Leeds Parliamentary Election Results


1950 - 23th February

G. Porter (Labour) 24,030
W. Barford (Conservative) 13,351
V. L. R. Delpine (Liberal) 2,176

O. Peake (Conservative) 27,766
R. J. Hurst (Labour) 15,018
W. Underhill (Liberal) 4,446

North East
A. M. Bacon (Labour) 21,599
J. C. Bidgood (Conservative) 14,780
W. D. V. Jones (Liberal) 2,612
B. Ramelson (Communist) 612

North West
D. Kaberry (Conservative) 24,161
V. Mishcon (Labour) 14,562
J. O. Hogley (Liberal) 3,078

H. T. N. Gaitskell (Labour) 29,795
B. H. Wood (Conservative) 14,436
E. Meeks (Liberal) 4,525

South East
J. Milner (Labour) 23,994
C. E. Kirwin (Conservative) 15,262
A. Hope (Liberal) 2,234

T. C. Pannell (Labour) 21,339
B. Mather (Conservative) 16,824
C. Rhodes (Liberal) 3,209

Labour was returned to power but saw its overall majority reduced to just 5 and that despite polling more votes than they had in 1945 and 773,772 more than the Conservatives and their supporters. Atlee’s party won 315 seats to the Conservatives 282. The campaign essentially focussed on Labour’s possible future nationalisation of other sectors and industries, a policy bitterly opposed by the Conservatives. Many people were dissatisfied with the Government’s performance, resented that rationing was still being imposed and that there were regular shortages of goods. However, it was an election remarkably devoid of sensationalism.
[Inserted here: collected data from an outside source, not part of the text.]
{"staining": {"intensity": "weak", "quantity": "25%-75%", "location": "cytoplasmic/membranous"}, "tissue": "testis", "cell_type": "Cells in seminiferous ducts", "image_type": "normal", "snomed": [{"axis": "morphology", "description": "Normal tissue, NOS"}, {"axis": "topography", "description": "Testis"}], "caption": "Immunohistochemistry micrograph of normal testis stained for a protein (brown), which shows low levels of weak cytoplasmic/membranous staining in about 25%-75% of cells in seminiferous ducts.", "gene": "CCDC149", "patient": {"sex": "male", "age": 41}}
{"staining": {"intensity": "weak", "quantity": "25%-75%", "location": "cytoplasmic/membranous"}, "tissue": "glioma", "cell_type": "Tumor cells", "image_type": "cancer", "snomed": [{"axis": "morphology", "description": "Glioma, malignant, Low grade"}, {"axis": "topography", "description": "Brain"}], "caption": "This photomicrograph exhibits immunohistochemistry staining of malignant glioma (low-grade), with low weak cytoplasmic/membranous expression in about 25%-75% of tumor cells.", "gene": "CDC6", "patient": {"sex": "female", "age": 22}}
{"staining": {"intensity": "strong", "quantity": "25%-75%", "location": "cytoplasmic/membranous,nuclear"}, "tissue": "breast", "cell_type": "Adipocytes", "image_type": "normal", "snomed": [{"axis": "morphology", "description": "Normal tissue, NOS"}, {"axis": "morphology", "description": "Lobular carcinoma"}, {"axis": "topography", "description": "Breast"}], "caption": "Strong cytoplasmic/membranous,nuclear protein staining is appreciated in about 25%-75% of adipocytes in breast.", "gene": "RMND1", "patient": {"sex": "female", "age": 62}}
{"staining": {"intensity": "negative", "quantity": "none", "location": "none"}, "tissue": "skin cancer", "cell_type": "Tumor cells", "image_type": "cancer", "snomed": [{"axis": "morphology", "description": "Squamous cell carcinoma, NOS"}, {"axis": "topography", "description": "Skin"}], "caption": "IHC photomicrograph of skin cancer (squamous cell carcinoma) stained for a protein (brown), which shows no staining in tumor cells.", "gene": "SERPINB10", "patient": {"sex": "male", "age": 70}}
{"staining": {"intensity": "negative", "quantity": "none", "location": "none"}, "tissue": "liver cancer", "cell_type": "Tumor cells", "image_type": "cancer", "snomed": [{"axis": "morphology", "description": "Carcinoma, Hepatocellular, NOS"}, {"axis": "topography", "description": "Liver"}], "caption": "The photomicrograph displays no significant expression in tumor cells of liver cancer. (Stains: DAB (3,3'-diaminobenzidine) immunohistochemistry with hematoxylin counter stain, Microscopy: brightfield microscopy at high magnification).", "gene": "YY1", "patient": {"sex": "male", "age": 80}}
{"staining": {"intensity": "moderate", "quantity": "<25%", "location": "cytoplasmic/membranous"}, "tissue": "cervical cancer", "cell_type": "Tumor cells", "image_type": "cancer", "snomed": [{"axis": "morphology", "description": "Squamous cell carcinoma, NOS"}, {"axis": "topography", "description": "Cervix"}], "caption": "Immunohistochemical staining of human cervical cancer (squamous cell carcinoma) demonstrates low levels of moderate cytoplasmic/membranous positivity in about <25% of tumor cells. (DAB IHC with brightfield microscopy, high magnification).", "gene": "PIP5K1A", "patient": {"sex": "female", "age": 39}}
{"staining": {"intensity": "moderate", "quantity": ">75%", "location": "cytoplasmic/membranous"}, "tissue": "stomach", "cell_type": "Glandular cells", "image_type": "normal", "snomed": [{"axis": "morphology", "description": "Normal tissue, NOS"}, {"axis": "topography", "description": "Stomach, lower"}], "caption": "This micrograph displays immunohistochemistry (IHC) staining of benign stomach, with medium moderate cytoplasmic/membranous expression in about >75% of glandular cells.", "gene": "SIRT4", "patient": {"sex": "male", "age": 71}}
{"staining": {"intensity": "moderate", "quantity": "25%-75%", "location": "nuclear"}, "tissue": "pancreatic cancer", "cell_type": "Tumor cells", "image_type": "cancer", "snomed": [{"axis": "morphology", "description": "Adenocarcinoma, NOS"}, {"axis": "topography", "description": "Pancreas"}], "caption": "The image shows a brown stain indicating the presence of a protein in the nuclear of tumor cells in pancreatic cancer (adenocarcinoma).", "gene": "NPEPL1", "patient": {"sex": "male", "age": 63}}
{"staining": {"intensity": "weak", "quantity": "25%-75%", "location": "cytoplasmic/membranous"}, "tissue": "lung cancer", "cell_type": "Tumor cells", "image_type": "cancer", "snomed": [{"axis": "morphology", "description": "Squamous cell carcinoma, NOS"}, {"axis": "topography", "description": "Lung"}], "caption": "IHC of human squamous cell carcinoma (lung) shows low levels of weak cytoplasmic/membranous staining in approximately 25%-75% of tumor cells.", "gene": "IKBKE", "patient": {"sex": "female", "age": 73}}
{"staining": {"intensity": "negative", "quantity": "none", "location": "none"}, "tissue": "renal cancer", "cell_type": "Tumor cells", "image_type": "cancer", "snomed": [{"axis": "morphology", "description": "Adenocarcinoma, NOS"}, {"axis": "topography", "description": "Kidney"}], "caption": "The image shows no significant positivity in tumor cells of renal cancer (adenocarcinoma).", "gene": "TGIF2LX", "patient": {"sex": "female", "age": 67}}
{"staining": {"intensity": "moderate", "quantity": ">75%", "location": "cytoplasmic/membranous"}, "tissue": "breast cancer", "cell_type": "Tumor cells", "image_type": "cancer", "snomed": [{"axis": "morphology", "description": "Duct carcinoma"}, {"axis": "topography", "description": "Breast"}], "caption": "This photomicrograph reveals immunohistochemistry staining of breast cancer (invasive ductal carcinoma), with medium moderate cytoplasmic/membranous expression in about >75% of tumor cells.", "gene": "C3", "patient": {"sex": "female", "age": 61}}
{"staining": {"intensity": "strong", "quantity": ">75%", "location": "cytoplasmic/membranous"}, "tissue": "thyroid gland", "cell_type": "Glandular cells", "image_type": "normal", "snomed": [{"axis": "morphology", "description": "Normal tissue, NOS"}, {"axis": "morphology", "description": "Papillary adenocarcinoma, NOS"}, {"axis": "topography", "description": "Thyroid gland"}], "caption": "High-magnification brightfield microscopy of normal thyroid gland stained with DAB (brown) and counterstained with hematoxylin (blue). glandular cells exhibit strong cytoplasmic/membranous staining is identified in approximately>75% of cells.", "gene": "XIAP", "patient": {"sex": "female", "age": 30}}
Canvassing in Leeds showed the Conservatives doing well, as they had in the recent municipal elections and that both Liberals and Communists were being marginalised. In the city a new constituency had been created and in Leeds North West Donald Kaberry, a local solicitor, was successful with a 10,000 majority for the Conservatives who also won Leeds North West where 40% of the electorate had voted by 2pm. The other seats remained Labour. The poll in the city generally was extremely high with a turnout of 81.88%. Additional clerks had to be sent to Middleton where queues four deep and 400 yards long were reported.

The election proved a disaster for the Liberals who came third in every contest in the city and each candidate lost his deposit. At the declaration Osbert Peake forecast there would be another ‘General Election in eighteen months to two years which the Conservatives would win.’ He would be proved right.